I licked my lips, my breathing unconsciously growing rapid.
My fingers quietly moved down to Gu Fan’s abdomen and stayed there for a long while. In the end, I gave up the thought of going further and obediently returned to gently stroking Gu Fan’s little head to soothe my unsatisfied heart.
It’s okay. That day will come eventually. I’ve already prepared myself mentally.
Having been childhood friends for so many years, no matter whether Gu Fan accepted my confession or not, I would find a way to ‘win’ him over—at least I wouldn’t let another woman take his first time.
I softly covered the boy’s forehead in my arms with my palm and murmured quietly,
“Childhood friend… you must never fall for someone else. You can only look at me, love me. No one else is allowed to take your place.”
I’d never said such words out loud before—at most, just thought them in my heart.
But right now, I could clearly feel the fine strands of hair poking into my crossed legs. It was hard to say if it was painful or comfortable, more like a spontaneous happiness bubbling from deep inside.
Little by little, my body was filling with Gu Fan’s energy, like a bee tirelessly carrying nectar into the hive, gradually restoring me from a shattered, broken state into a complete shape.
Only then did I realize that perhaps I truly couldn’t be without Gu Fan anymore. Having experienced being genuinely cared for and treasured, I was inevitably addicted.

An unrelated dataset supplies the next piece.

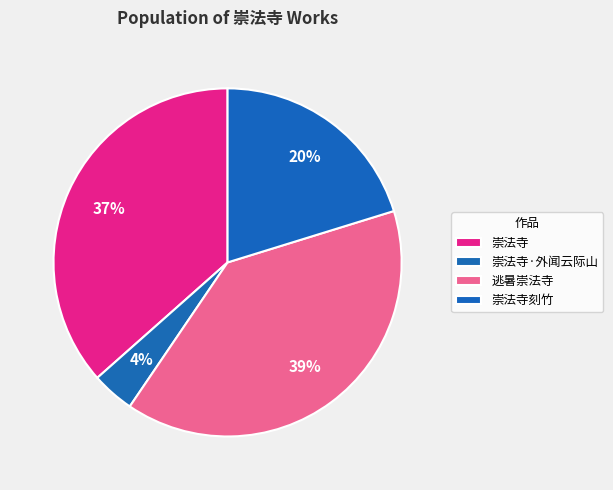

Rank the categories by value from lowest to highest.

崇法寺·外闻云际山, 崇法寺刻竹, 崇法寺, 逃暑崇法寺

Even if Gu Fan treated everyone with such gentle warmth, I couldn’t bear to use that as an excuse to leave him.
To borrow a popular phrase online… my heart has probably taken the shape of Gu Fan’s. Once I leave him, my own wholeness would visibly collapse at a rapid pace.
I know such complete dependence on someone else is unhealthy—even “abnormal,” to put it bluntly.
The cat ears and tail on my head told me clearly that I was fundamentally different from ordinary human girls—an anomaly.
“Love-struck brain… philosophy… independent thought… all those confusing terms, I just don’t get them, and I don’t want to bother.”
I recalled searching online for other people’s views and advice when I once questioned my own existence, but after reading through all the complicated terms, I felt none of it applied to me.
More precisely… I instinctively rejected those theories. I only wanted to stick to Gu Fan, cuddling with him for days on end without getting tired. I even wished I could turn into a koala and hang on him forever.
I don’t know how people with profound knowledge and philosophy would harshly criticize my behavior in incomprehensible language.
Right now, I only care about this moment—Gu Fan sleeping soundly on my lap, entrusting his entire self to my care. I should cherish this naturally and never let my guard down for a second.
I shook my head, tossing aside all the chaotic thoughts, then adjusted my duck-sitting legs slightly to ease the numbness.
Luckily, I’m a catgirl. I don’t need intense exercise to maintain perfectly toned leg muscles.
If my legs were too thick, Gu Fan would definitely dislike it, right? But if they were skinny to the point of just bones, that wouldn’t be good either—there’d be no softness, and Gu Fan’s head would just be jabbed painfully.
This way was just right. Gu Fan was sleeping so soundly—either my lap pillow was super comfortable, or being with me relaxed him immensely.
Either way, it lifted my spirits.
After all, one meant Gu Fan approved of my figure, and the other meant he considered me an excellent partner candidate.
If he could relax enough to drop his guard and fall asleep like this, our relationship couldn’t be that bad at all.